--- QUELLTEXT ---
++++++

Das ist ja genau das Problem ... und das ein neuer Umrichter noch Rechteckspannungen produziert darf sich selbst Siemens nicht mehr erlauben ... eher andersrum das der alte FU den Motor hat wärmer lassen werden ... 

1,25 Khz ist wirklich etwas gemütlich abgesehen davon muss der doch pfeifen wie ne Orgel im Dom... 
Ich würd soweit das in eurem Unternehmen (eigenmächtig) möglich ist,  mal auf 3 Khz erhöhen ... 4 ist vielleicht gewagt weil sonst die Ausgangsleistung verreckt. 

Ich nehm schon Jahrelang Danfossumrichter in Betrieb  und eigentlich muss man an der Taktfrequenz nur schrauebn wenn Filter oder ggf. Leitungslängen  irgendwas beeinflussen schrauben. 

Du kannst versuchen  dich rann zu tasten  nimm erstmla 1,5 oder 2 khz rein und miss die Temperatur.

Siemens halten sich nunmal für die größten... es kann nicht sein wenn ein Kunde ein Problem hat das nur gegen Aufgeld erledigt werden kann ... und bei euch ist es ja schon extrem ... das die 100e mal da waren und sogar nen Motor geschrottet haben! 

das mit dem Oszi ist nen guter Vorschlag aber da musst du gut hinterher sein was die Auswertung angeht... da streiten sich ab und zu die Propheten...


----------



## hausenm (10 September 2009)

Wenn sachon Siemens- dann mal über ROBICON Perfect Harmony nachdenken.
http://www.automation.siemens.com/ld/ac-umrichter/html_00/perfectharmony/perfectharmony-1.html
soll nach HP 18 harmonische Ausblenden. 
so long


----------



## LONG JOHN MCT (10 September 2009)

hausenm schrieb:


> Wenn sachon Siemens- dann mal über ROBICON Perfect Harmony nachdenken.

++++++

--- VORLIEGENDE DATENSÄTZE ---
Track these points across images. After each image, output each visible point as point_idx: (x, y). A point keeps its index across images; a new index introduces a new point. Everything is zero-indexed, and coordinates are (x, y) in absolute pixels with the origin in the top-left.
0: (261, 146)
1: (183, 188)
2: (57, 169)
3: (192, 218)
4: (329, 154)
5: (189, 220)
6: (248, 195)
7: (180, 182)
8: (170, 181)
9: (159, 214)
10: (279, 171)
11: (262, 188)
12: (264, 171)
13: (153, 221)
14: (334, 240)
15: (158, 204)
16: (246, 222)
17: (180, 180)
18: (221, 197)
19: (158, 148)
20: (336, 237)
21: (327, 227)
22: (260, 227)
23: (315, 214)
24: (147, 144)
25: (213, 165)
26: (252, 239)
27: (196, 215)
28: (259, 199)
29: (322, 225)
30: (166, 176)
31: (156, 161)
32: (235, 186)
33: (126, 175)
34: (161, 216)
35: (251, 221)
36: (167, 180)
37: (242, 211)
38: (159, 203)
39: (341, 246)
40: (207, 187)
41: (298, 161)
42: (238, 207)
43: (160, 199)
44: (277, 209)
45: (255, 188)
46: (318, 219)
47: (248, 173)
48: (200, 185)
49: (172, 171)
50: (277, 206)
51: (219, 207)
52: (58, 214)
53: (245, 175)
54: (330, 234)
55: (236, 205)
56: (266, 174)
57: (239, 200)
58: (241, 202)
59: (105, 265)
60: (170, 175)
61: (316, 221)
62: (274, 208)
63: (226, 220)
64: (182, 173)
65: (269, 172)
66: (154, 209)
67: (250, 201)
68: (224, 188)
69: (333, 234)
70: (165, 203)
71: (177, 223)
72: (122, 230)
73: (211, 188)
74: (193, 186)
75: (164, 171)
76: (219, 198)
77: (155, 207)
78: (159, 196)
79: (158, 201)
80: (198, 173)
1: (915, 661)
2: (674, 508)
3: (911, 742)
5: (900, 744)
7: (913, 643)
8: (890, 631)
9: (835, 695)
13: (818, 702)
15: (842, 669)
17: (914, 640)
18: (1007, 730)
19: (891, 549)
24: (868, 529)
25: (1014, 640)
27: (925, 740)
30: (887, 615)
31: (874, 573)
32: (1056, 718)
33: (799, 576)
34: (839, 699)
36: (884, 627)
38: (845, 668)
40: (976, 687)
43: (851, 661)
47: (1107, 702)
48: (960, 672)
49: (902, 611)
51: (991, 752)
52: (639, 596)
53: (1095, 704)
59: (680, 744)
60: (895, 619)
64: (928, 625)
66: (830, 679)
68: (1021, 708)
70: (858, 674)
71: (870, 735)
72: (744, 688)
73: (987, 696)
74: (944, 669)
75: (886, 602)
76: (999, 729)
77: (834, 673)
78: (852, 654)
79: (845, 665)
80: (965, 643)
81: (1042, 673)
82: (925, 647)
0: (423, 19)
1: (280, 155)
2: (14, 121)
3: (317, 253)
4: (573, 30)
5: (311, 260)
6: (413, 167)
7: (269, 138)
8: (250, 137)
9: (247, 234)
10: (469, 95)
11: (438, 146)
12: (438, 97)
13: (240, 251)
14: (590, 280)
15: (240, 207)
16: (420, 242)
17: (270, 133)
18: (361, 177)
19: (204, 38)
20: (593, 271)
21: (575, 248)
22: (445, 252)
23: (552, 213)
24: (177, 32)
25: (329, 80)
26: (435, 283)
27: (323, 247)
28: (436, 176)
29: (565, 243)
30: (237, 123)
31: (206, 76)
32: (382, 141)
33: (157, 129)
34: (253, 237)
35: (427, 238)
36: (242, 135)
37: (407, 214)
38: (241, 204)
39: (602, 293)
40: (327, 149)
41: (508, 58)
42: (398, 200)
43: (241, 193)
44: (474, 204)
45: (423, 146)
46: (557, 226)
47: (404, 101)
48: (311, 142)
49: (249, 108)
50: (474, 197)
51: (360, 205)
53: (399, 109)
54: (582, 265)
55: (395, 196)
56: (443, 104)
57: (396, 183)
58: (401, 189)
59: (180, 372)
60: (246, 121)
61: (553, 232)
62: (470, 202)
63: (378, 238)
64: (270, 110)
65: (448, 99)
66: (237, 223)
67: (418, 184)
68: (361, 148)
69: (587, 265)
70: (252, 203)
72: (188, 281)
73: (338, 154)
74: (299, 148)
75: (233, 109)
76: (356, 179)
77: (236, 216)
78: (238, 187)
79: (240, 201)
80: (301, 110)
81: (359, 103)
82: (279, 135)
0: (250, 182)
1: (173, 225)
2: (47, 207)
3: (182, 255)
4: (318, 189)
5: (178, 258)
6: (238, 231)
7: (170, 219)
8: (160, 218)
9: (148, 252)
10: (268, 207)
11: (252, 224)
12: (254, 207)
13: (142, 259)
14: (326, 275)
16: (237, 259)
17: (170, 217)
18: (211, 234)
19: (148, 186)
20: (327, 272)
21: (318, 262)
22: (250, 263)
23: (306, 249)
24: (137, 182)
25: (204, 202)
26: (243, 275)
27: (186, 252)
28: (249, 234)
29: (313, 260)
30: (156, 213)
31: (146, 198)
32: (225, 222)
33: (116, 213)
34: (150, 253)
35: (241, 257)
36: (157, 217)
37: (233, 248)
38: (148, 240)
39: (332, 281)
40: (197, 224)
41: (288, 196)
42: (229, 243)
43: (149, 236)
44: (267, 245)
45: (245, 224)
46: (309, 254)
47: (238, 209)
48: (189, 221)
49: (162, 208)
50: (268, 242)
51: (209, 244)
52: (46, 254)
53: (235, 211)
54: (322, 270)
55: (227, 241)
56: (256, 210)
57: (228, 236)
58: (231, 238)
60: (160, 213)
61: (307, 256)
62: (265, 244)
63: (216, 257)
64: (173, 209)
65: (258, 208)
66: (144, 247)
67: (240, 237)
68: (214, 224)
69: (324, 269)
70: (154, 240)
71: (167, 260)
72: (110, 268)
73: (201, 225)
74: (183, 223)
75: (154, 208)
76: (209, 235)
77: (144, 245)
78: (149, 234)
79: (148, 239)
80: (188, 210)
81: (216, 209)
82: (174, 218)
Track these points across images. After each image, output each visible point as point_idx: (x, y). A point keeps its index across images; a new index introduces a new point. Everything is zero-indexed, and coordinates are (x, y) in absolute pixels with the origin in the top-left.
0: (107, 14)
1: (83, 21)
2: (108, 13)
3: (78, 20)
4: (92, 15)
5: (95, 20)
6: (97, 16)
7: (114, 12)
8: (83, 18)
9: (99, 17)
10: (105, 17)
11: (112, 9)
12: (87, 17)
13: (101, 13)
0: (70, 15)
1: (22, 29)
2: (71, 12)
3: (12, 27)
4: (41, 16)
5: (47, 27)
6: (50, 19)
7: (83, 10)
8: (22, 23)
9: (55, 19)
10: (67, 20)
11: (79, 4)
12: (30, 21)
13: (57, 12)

++++++

--- AUFGABEN UND ÜBUNGEN ---
a - Wie viele Harmonische soll der ROBICON Perfect Harmony laut dem Forumstext über Frequenzumrichter ausblenden?
b - Setze alles vom Beginn der Datensätze bis hinunter zur Zeile mit „75: (164, 171)“ in eine nummerierte Liste und lass dabei Leerzeilen weg.

--- ANTWORTEN ---
a - 18 Harmonische.

b -
1. Track these points across images. After each image, output each visible point as point_idx: (x, y). A point keeps its index across images; a new index introduces a new point. Everything is zero-indexed, and coordinates are (x, y) in absolute pixels with the origin in the top-left.
2. 0: (261, 146)
3. 1: (183, 188)
4. 2: (57, 169)
5. 3: (192, 218)
6. 4: (329, 154)
7. 5: (189, 220)
8. 6: (248, 195)
9. 7: (180, 182)
10. 8: (170, 181)
11. 9: (159, 214)
12. 10: (279, 171)
13. 11: (262, 188)
14. 12: (264, 171)
15. 13: (153, 221)
16. 14: (334, 240)
17. 15: (158, 204)
18. 16: (246, 222)
19. 17: (180, 180)
20. 18: (221, 197)
21. 19: (158, 148)
22. 20: (336, 237)
23. 21: (327, 227)
24. 22: (260, 227)
25. 23: (315, 214)
26. 24: (147, 144)
27. 25: (213, 165)
28. 26: (252, 239)
29. 27: (196, 215)
30. 28: (259, 199)
31. 29: (322, 225)
32. 30: (166, 176)
33. 31: (156, 161)
34. 32: (235, 186)
35. 33: (126, 175)
36. 34: (161, 216)
37. 35: (251, 221)
38. 36: (167, 180)
39. 37: (242, 211)
40. 38: (159, 203)
41. 39: (341, 246)
42. 40: (207, 187)
43. 41: (298, 161)
44. 42: (238, 207)
45. 43: (160, 199)
46. 44: (277, 209)
47. 45: (255, 188)
48. 46: (318, 219)
49. 47: (248, 173)
50. 48: (200, 185)
51. 49: (172, 171)
52. 50: (277, 206)
53. 51: (219, 207)
54. 52: (58, 214)
55. 53: (245, 175)
56. 54: (330, 234)
57. 55: (236, 205)
58. 56: (266, 174)
59. 57: (239, 200)
60. 58: (241, 202)
61. 59: (105, 265)
62. 60: (170, 175)
63. 61: (316, 221)
64. 62: (274, 208)
65. 63: (226, 220)
66. 64: (182, 173)
67. 65: (269, 172)
68. 66: (154, 209)
69. 67: (250, 201)
70. 68: (224, 188)
71. 69: (333, 234)
72. 70: (165, 203)
73. 71: (177, 223)
74. 72: (122, 230)
75. 73: (211, 188)
76. 74: (193, 186)
77. 75: (164, 171)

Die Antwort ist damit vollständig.